I don’t believe, as property owners, we are ever asserting that we have specific rights to make others do whatever we want. You have just as much of a right to wear shoes when you’re in the house as you have when you’re on your own property. Instead, what I’d like to suggest, is that any power that we have is tangential to our own property rights – that, if we do indeed grant that property is a valid concept, we simply have control over who may or may not use that property and no other enforcible powers beyond that. Therefore, any expression of power or authority as such exists only to the extent to which we may withdraw our explicit or implicit consent for others using that property.

So, to get back to the analogy: If I tell you to remove your shoes before entering my house, I’m not claiming some authority over you in that I have some right to tell you what you can and can’t do. On the contrary, my request only has power to the extent that it is an implicit condition upon which you may use my property.

If we were to take such conditional interaction and, as other anarchists often do, conflate it with authority, then it would make a good deal of fairly ambiguous daily interaction immoral. Families, churches, and many other voluntary organizations would seem malicious and predatory under such a notion. In fact it would seem hard to justify trade as being anything other than malign under such a notion. For, if one was asked to shovel snow out of a driveway in exchange for money we could then say that person was being temporarily subjugated to the will of another. We may say, “Clearly this is absurd – the person in question is not being forced to do such a thing. He’s doing it of free will and association.” And such a point couldn’t ring any clearer. In fact, it would ring just as clear and for the same reasons in regards to the removing of your shoes before you enter my house, or in regards to labor being exchanged for wages on the floor of an assembly line.

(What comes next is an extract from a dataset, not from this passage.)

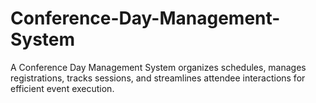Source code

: # Conference-Day-Management-System
A Conference Day Management System organizes schedules, manages registrations, tracks sessions, and streamlines attendee interactions for efficient event execution.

This is why anarcho-capitalists will forever clash with anarchists of other stripes. Few self-described anarchists seem to be willing to differentiate conditional association with what ANCAPs would describe as “authority” (forced hierarchy), even if those anarchists (according to their own view) willingly subject themselves to many conditional associations in their everyday lives without recognizing them as such. It presents an inherent problem to their ideology, and I believe it’s largely (maybe even subconsciously) why many dismiss private property altogether, or subscribe to the labor theory of value – it’s the result of cognitive dissonance.

Ultimately the distinction is clear. Private property as such is not simply a throwback to a feudal system (as other anarchists often claim) where owners of large tracts of land claim ownership over the lives of serfs. Instead we claim that any such command or power, as it may be perceived, can exist only, and unequivocally, as an expression of property rights -and nothing else. We submit then that all voluntary association, trade, or hierarchy is derived from the ownership of ourselves and willful consent therein – and that, as such, by nature their exhibition cannot be coercive. Even more clearly, the idea of restraining men from such voluntary association would be, by definition, explicitly coercive. In this way the anarcho-capitalist position is clear; free men of free association born out of an inherent ownership of self, labor, and the product thereof, reasoned simply and deductively. In this way, I don’t believe the onus is on Rothbardians to further justify self-ownership and free association. The onus is instead on detractors to explain why men should not own themselves or should be restricted in their associations with other free men.